*** RECORDS TO PROCESS ***
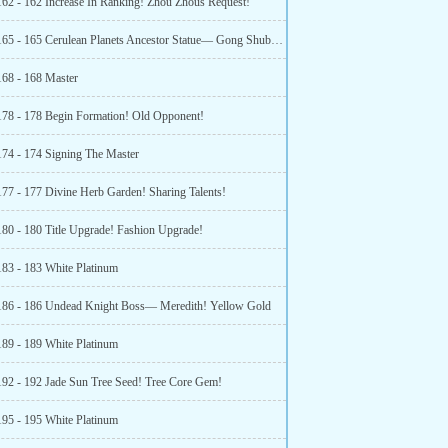
162 - 162 Increase In Ranking! Zhou Zhous Request!
Chapter 165 - 165 Cerulean Planets Ancestor Statue— Gong Shuban! New Alchemy Technology!
168 - 168 Master
178 - 178 Begin Formation! Old Opponent!
174 - 174 Signing The Master
177 - 177 Divine Herb Garden! Sharing Talents!
180 - 180 Title Upgrade! Fashion Upgrade!
183 - 183 White Platinum
186 - 186 Undead Knight Boss— Meredith! Yellow Gold
189 - 189 White Platinum
192 - 192 Jade Sun Tree Seed! Tree Core Gem!
195 - 195 White Platinum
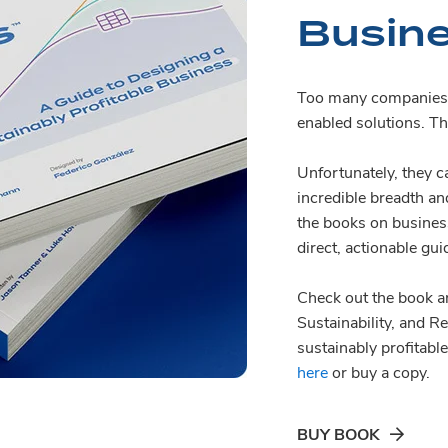
Busin
Too many companies d
enabled solutions. Th
Unfortunately, they ca
incredible breadth a
the books on busines
direct, actionable gui
Check out the book an
Sustainability, and R
sustainably profitab
here
or buy a copy.
BUY BOOK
*** End of RECORDS TO PROCESS ***
Please reproduce the records above exactly and leave any picture behind.

== REPLY ==
162 - 162 Increase In Ranking! Zhou Zhous Request!
Chapter 165 - 165 Cerulean Planets Ancestor Statue— Gong Shuban! New Alchemy Technology!
168 - 168 Master
178 - 178 Begin Formation! Old Opponent!
174 - 174 Signing The Master
177 - 177 Divine Herb Garden! Sharing Talents!
180 - 180 Title Upgrade! Fashion Upgrade!
183 - 183 White Platinum
186 - 186 Undead Knight Boss— Meredith! Yellow Gold
189 - 189 White Platinum
192 - 192 Jade Sun Tree Seed! Tree Core Gem!
195 - 195 White Platinum
Busin
Too many companies d
enabled solutions. Th
Unfortunately, they ca
incredible breadth a
the books on busines
direct, actionable gui
Check out the book an
Sustainability, and R
sustainably profitab
here
or buy a copy.
BUY BOOK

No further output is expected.